■ **Required work**: Output only the lines of the entries that follow, starting at the one with "17: (362, 249, 0.30)" and running down to the one with "45: (390, 393, 0.30)", both included and unchanged.

-=-=-=-=-

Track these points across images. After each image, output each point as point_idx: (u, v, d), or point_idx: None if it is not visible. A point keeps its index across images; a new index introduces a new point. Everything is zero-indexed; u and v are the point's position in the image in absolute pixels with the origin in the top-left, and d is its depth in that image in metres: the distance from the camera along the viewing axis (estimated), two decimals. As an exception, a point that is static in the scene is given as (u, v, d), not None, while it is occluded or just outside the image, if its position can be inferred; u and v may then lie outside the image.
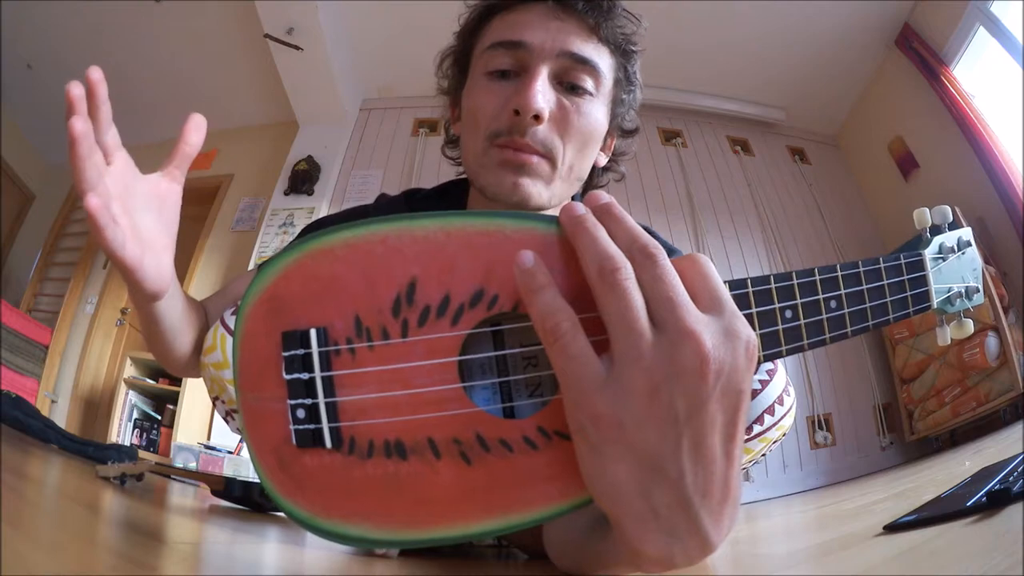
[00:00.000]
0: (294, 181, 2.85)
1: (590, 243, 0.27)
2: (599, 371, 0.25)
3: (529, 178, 0.54)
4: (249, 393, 0.32)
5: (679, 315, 0.25)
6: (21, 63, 2.94)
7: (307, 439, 0.31)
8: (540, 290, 0.27)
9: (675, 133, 3.30)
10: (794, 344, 0.33)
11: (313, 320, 0.31)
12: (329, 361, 0.31)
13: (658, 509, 0.26)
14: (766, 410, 0.64)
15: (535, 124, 0.53)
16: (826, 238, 3.09)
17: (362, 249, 0.30)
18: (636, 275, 0.26)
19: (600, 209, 0.28)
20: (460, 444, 0.30)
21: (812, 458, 2.57)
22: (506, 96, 0.55)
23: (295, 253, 0.31)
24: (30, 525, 0.44)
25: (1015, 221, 2.29)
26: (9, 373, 2.43)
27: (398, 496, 0.30)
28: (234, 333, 0.32)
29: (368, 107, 3.22)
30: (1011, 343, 2.10)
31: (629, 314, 0.25)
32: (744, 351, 0.26)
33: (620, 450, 0.25)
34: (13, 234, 3.33)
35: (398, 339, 0.30)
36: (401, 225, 0.30)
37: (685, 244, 2.92)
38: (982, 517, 0.50)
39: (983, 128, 2.44)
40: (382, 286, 0.30)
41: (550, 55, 0.54)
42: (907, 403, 2.58)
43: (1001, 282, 2.27)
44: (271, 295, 0.32)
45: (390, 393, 0.30)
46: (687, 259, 0.28)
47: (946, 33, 2.63)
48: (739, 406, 0.26)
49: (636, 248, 0.27)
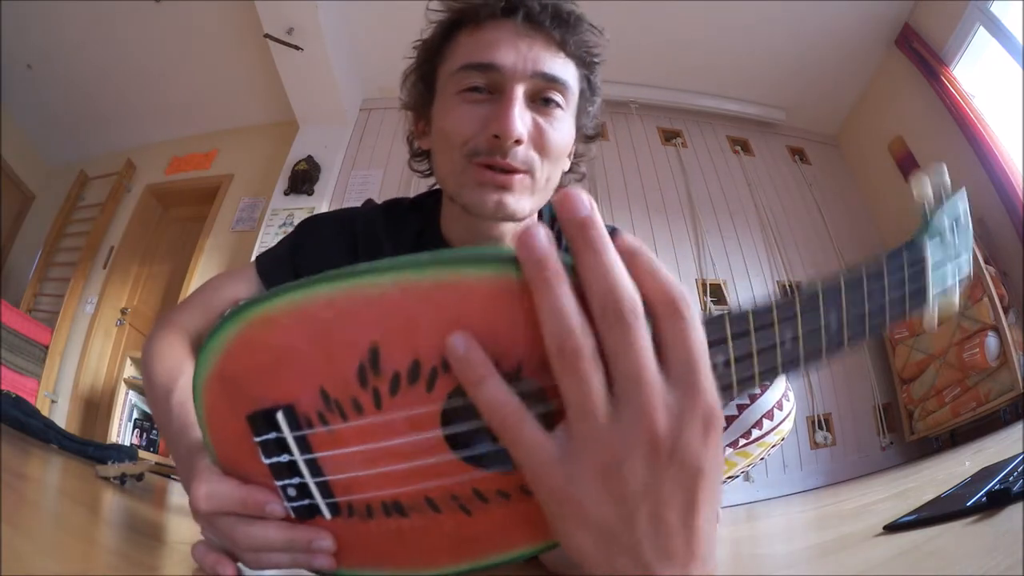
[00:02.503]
0: (294, 181, 2.85)
1: (549, 311, 0.23)
2: (552, 452, 0.25)
3: (512, 195, 0.55)
4: (232, 470, 0.31)
5: (639, 393, 0.23)
6: (21, 63, 2.94)
7: (305, 514, 0.31)
8: (479, 383, 0.25)
9: (675, 133, 3.30)
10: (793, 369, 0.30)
11: (276, 397, 0.28)
12: (308, 442, 0.29)
13: (619, 571, 0.26)
14: (765, 415, 0.64)
15: (515, 147, 0.54)
16: (826, 238, 3.09)
17: (309, 316, 0.27)
18: (602, 340, 0.24)
19: (574, 231, 0.24)
20: (458, 499, 0.30)
21: (812, 458, 2.57)
22: (482, 117, 0.55)
23: (235, 324, 0.28)
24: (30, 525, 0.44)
25: (1015, 221, 2.29)
26: (9, 373, 2.43)
27: (404, 544, 0.31)
28: (196, 410, 0.30)
29: (368, 107, 3.22)
30: (1011, 343, 2.10)
31: (585, 399, 0.24)
32: (705, 429, 0.25)
33: (578, 523, 0.26)
34: (13, 234, 3.32)
35: (373, 412, 0.28)
36: (349, 284, 0.26)
37: (685, 244, 2.92)
38: (982, 517, 0.50)
39: (983, 128, 2.44)
40: (341, 356, 0.27)
41: (523, 76, 0.54)
42: (907, 403, 2.58)
43: (1001, 282, 2.27)
44: (221, 374, 0.29)
45: (380, 469, 0.29)
46: (672, 313, 0.24)
47: (946, 33, 2.63)
48: (697, 483, 0.25)
49: (609, 310, 0.23)
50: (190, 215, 3.17)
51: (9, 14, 2.65)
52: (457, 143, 0.56)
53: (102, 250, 3.09)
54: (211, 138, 3.27)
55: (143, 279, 3.18)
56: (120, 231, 3.11)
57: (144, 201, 3.18)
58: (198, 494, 0.31)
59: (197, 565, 0.34)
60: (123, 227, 3.12)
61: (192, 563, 0.35)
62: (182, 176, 3.19)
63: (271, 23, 2.59)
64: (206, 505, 0.31)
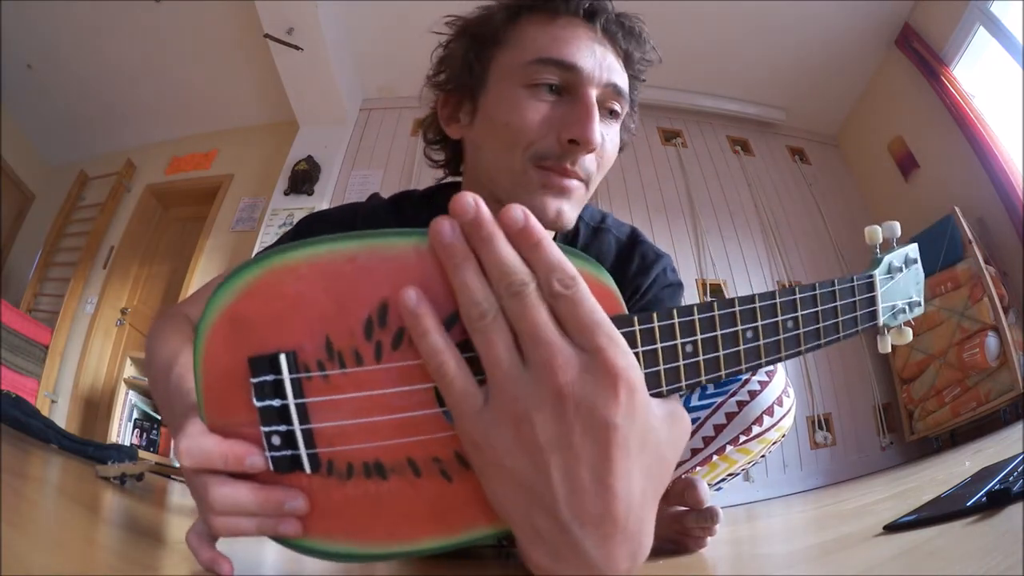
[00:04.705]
0: (294, 181, 2.85)
1: (459, 287, 0.27)
2: (477, 401, 0.28)
3: (569, 203, 0.55)
4: (218, 419, 0.31)
5: (540, 351, 0.26)
6: (21, 63, 2.94)
7: (285, 465, 0.31)
8: (424, 335, 0.28)
9: (675, 133, 3.30)
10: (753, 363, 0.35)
11: (280, 342, 0.29)
12: (301, 387, 0.30)
13: (540, 531, 0.28)
14: (765, 411, 0.64)
15: (588, 155, 0.54)
16: (826, 238, 3.09)
17: (329, 268, 0.29)
18: (505, 312, 0.27)
19: (469, 230, 0.27)
20: (440, 463, 0.30)
21: (812, 458, 2.57)
22: (555, 118, 0.53)
23: (256, 269, 0.29)
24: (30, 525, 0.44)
25: (1015, 221, 2.29)
26: (9, 373, 2.43)
27: (380, 513, 0.30)
28: (194, 356, 0.30)
29: (368, 107, 3.22)
30: (1011, 343, 2.10)
31: (492, 353, 0.27)
32: (612, 385, 0.26)
33: (498, 473, 0.28)
34: (13, 234, 3.32)
35: (372, 363, 0.29)
36: (370, 243, 0.29)
37: (685, 244, 2.92)
38: (982, 517, 0.50)
39: (983, 128, 2.44)
40: (352, 307, 0.29)
41: (599, 84, 0.54)
42: (907, 403, 2.58)
43: (1001, 282, 2.27)
44: (232, 315, 0.29)
45: (367, 419, 0.30)
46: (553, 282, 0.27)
47: (946, 33, 2.63)
48: (609, 439, 0.26)
49: (502, 285, 0.27)
50: (190, 215, 3.17)
51: (9, 14, 2.65)
52: (522, 142, 0.53)
53: (102, 250, 3.09)
54: (211, 138, 3.27)
55: (143, 279, 3.18)
56: (120, 231, 3.11)
57: (144, 201, 3.18)
58: (180, 449, 0.31)
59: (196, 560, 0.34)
60: (123, 227, 3.11)
61: (192, 563, 0.35)
62: (182, 176, 3.19)
63: (271, 23, 2.59)
64: (188, 460, 0.31)
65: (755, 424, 0.64)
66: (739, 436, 0.64)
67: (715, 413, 0.64)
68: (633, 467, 0.27)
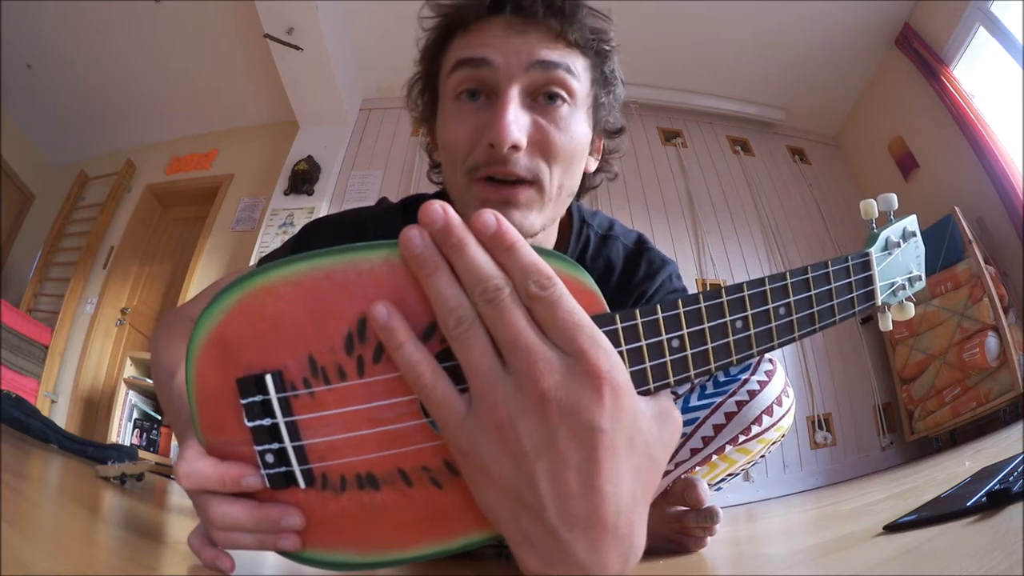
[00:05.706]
0: (294, 181, 2.85)
1: (433, 296, 0.27)
2: (460, 409, 0.28)
3: (518, 211, 0.52)
4: (214, 439, 0.32)
5: (519, 356, 0.26)
6: (21, 63, 2.94)
7: (280, 482, 0.31)
8: (399, 347, 0.28)
9: (675, 133, 3.30)
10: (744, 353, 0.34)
11: (266, 363, 0.30)
12: (290, 405, 0.30)
13: (530, 536, 0.28)
14: (764, 411, 0.64)
15: (514, 153, 0.50)
16: (826, 238, 3.09)
17: (307, 286, 0.29)
18: (483, 319, 0.27)
19: (439, 238, 0.27)
20: (430, 471, 0.31)
21: (812, 458, 2.57)
22: (478, 125, 0.52)
23: (237, 291, 0.30)
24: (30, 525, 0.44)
25: (1015, 221, 2.29)
26: (9, 373, 2.43)
27: (376, 523, 0.31)
28: (187, 379, 0.31)
29: (368, 107, 3.21)
30: (1011, 343, 2.10)
31: (472, 361, 0.27)
32: (596, 388, 0.26)
33: (485, 479, 0.28)
34: (13, 234, 3.32)
35: (355, 378, 0.30)
36: (344, 258, 0.29)
37: (685, 244, 2.92)
38: (982, 517, 0.50)
39: (983, 128, 2.44)
40: (332, 324, 0.29)
41: (519, 71, 0.51)
42: (907, 403, 2.58)
43: (1001, 282, 2.27)
44: (217, 338, 0.30)
45: (355, 433, 0.30)
46: (528, 285, 0.27)
47: (946, 33, 2.63)
48: (596, 442, 0.26)
49: (477, 292, 0.27)
50: (190, 215, 3.17)
51: (9, 14, 2.65)
52: (459, 157, 0.53)
53: (102, 250, 3.09)
54: (211, 138, 3.27)
55: (143, 279, 3.18)
56: (120, 231, 3.11)
57: (144, 201, 3.18)
58: (178, 473, 0.32)
59: (196, 560, 0.34)
60: (123, 227, 3.12)
61: (192, 563, 0.35)
62: (182, 176, 3.19)
63: (271, 23, 2.59)
64: (187, 484, 0.32)
65: (754, 424, 0.63)
66: (738, 436, 0.64)
67: (714, 413, 0.64)
68: (621, 469, 0.27)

-=-=-=-=-

■ **Task answer**:
17: (362, 249, 0.30)
18: (636, 275, 0.26)
19: (600, 209, 0.28)
20: (460, 444, 0.30)
21: (812, 458, 2.57)
22: (506, 96, 0.55)
23: (295, 253, 0.31)
24: (30, 525, 0.44)
25: (1015, 221, 2.29)
26: (9, 373, 2.43)
27: (398, 496, 0.30)
28: (234, 333, 0.32)
29: (368, 107, 3.22)
30: (1011, 343, 2.10)
31: (629, 314, 0.25)
32: (744, 351, 0.26)
33: (620, 450, 0.25)
34: (13, 234, 3.33)
35: (398, 339, 0.30)
36: (401, 225, 0.30)
37: (685, 244, 2.92)
38: (982, 517, 0.50)
39: (983, 128, 2.44)
40: (382, 286, 0.30)
41: (550, 55, 0.54)
42: (907, 403, 2.58)
43: (1001, 282, 2.27)
44: (271, 295, 0.32)
45: (390, 393, 0.30)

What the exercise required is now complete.